In his closing statement, delivered to the court in mid-May, public prosecutor Cyrill Klement said the evidence presented by the prosecution was "entirely confirmed," reproaching Schütz for not only having accepted the conditions at the camp, but for making a career of it. 

There is "no doubt that Mr. Schütz worked in Sachsenhausen," Klement insisted. He had called for a sentence longer than the minimum three years possible for the charge of complicity in murders.

"A sentence of less than five years could not be accepted by the plaintiffs," said Thomas Walther, a lawyer who represented 11 of the 16 plaintiffs in the case, including seven Holocaust survivors.
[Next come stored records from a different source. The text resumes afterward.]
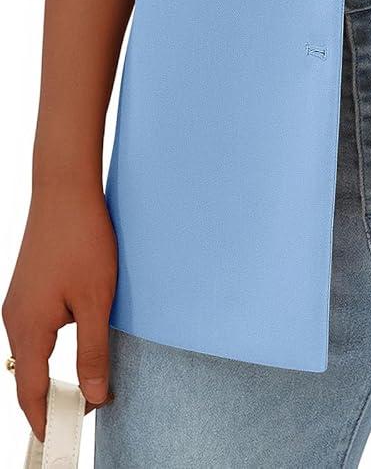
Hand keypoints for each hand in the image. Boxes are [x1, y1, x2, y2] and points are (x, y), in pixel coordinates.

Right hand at [3, 182, 116, 440]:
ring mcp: (17, 302)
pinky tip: (73, 345)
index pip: (30, 394)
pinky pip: (34, 331)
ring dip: (51, 375)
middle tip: (80, 418)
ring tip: (83, 389)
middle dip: (50, 402)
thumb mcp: (97, 300)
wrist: (65, 187)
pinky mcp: (26, 288)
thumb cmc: (83, 239)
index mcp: (28, 329)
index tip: (60, 442)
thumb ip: (93, 352)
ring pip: (31, 353)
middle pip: (27, 377)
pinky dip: (50, 350)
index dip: (45, 421)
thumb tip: (94, 397)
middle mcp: (14, 319)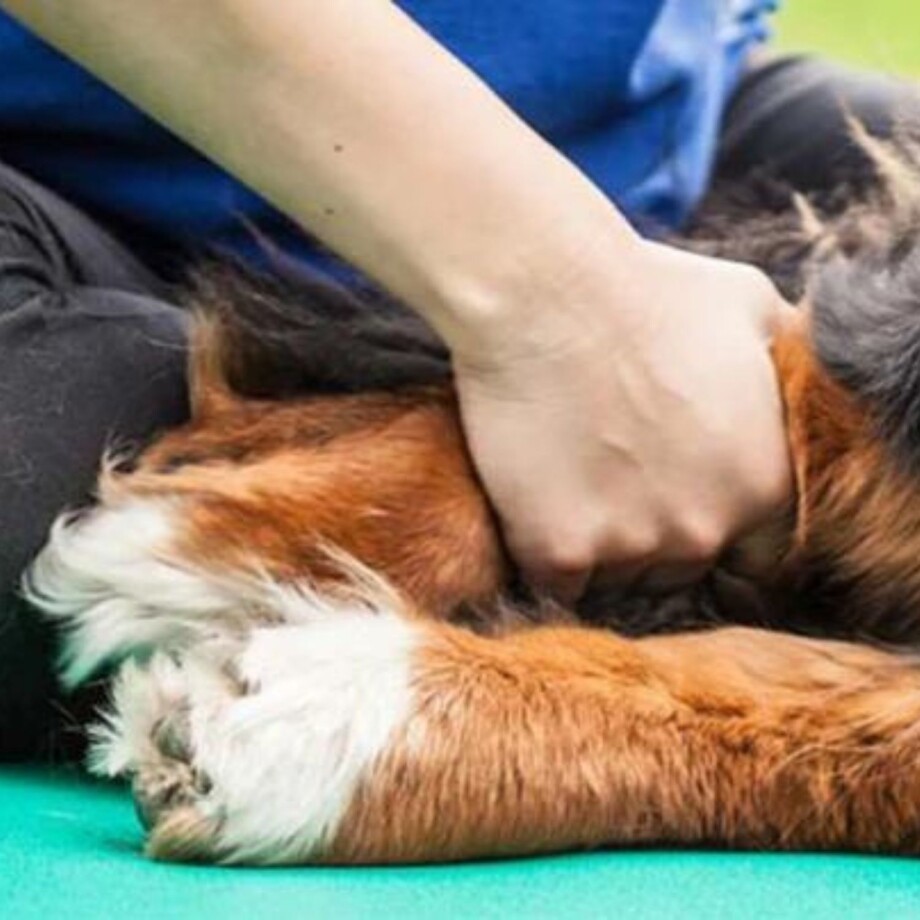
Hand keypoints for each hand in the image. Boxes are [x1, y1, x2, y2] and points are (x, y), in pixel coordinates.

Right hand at [452, 238, 793, 602]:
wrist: (544, 296)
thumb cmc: (645, 294)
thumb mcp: (751, 308)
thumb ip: (785, 368)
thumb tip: (804, 381)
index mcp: (762, 483)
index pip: (750, 551)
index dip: (707, 521)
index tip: (669, 492)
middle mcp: (705, 528)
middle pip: (677, 567)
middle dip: (649, 532)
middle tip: (609, 471)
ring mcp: (630, 545)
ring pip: (616, 576)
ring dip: (596, 543)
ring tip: (567, 474)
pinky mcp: (559, 551)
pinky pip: (557, 581)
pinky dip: (546, 553)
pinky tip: (536, 500)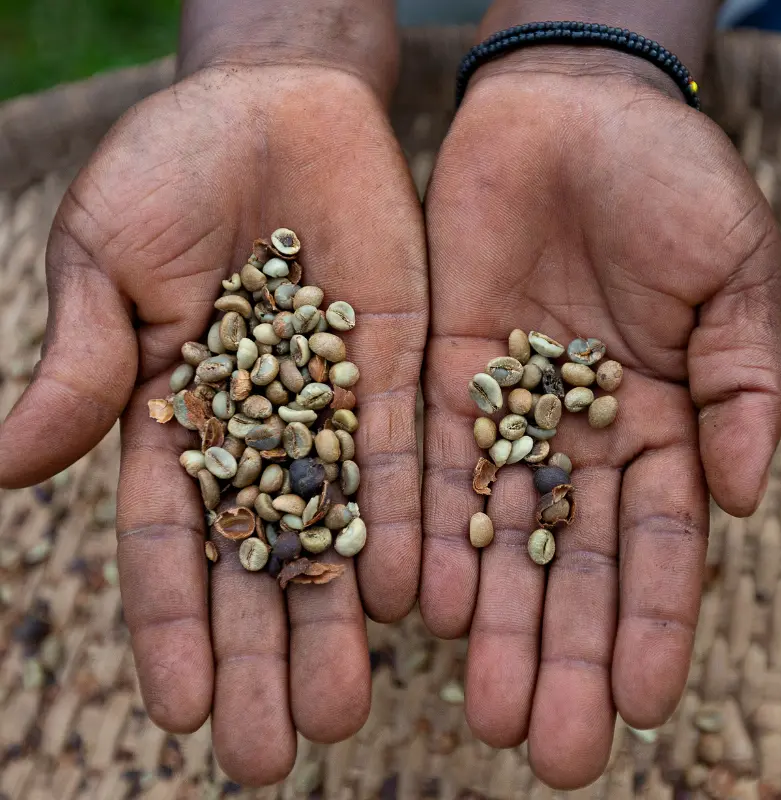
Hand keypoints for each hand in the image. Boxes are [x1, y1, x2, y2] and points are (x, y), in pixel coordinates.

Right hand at [0, 63, 426, 783]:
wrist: (276, 106)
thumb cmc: (173, 168)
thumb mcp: (108, 258)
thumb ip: (83, 360)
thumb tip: (7, 466)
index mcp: (173, 411)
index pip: (167, 538)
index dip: (171, 622)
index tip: (181, 711)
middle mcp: (259, 427)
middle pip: (258, 557)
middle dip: (261, 650)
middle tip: (271, 751)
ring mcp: (331, 403)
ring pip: (336, 525)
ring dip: (338, 615)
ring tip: (345, 708)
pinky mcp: (397, 367)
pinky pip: (402, 455)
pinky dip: (406, 523)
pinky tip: (411, 598)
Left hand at [421, 55, 780, 786]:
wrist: (570, 111)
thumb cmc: (669, 180)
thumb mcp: (735, 278)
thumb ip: (744, 388)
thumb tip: (737, 497)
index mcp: (659, 418)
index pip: (657, 543)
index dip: (655, 624)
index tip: (646, 706)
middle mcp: (576, 431)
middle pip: (571, 561)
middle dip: (564, 651)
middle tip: (549, 746)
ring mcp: (504, 409)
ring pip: (496, 532)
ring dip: (494, 618)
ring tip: (486, 704)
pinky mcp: (438, 377)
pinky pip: (429, 465)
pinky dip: (429, 532)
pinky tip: (425, 603)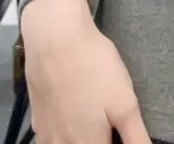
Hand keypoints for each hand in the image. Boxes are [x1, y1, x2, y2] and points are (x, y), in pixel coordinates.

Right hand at [22, 0, 150, 143]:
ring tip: (94, 120)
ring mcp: (47, 135)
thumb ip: (136, 138)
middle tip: (111, 125)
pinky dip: (64, 135)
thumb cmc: (94, 69)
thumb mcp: (125, 103)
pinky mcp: (37, 120)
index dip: (116, 141)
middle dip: (101, 138)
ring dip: (81, 138)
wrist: (54, 38)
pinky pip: (51, 140)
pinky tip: (72, 119)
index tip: (120, 131)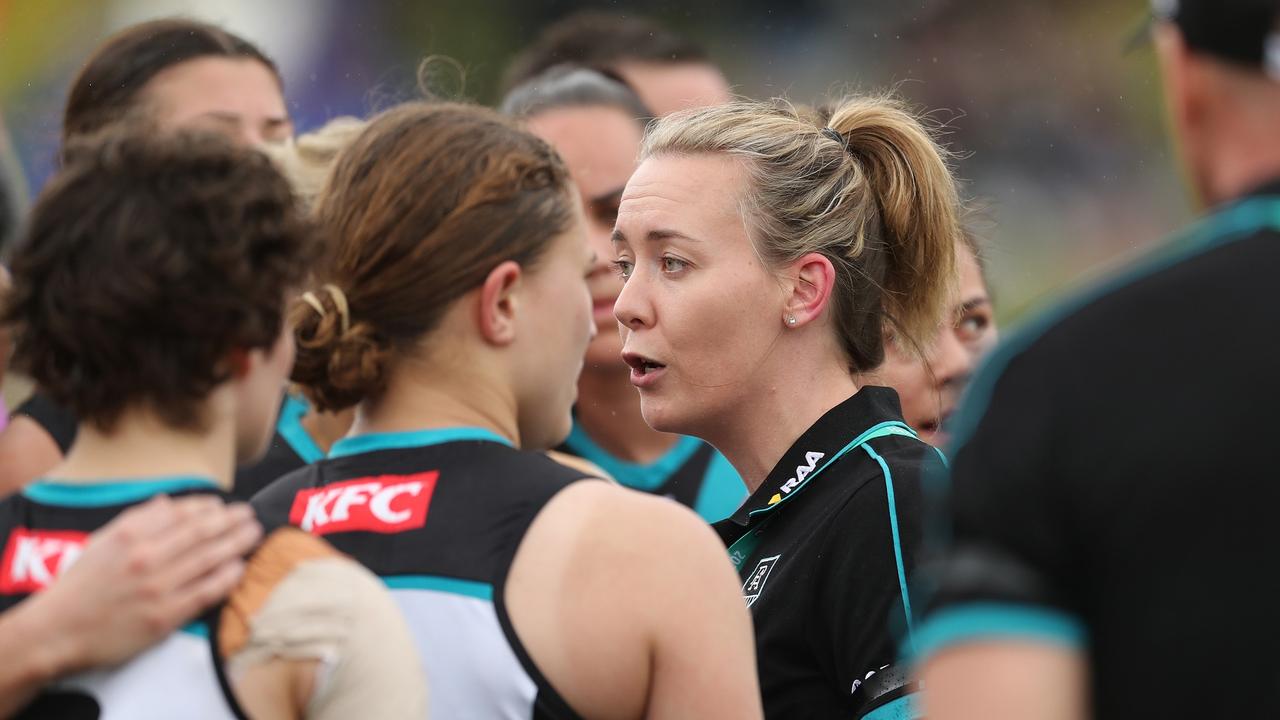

Between its opening in 1936 and its liberation by the Soviet army on April 22, 1945, the Sachsenhausen camp held about 200,000 prisoners, including political dissidents, Jews and people accused of homosexuality. Tens of thousands of them died, many succumbing to the harsh conditions in the forced labor camp.

After a long period of reluctance to put all surviving perpetrators of the Nazis' crimes on trial, Germany has expanded its investigations over the last decade. While proving specific crimes is often difficult given the long period that has passed, camp guards and other individual cogs in the Nazi machine can and are being prosecuted on the charge of complicity in murder.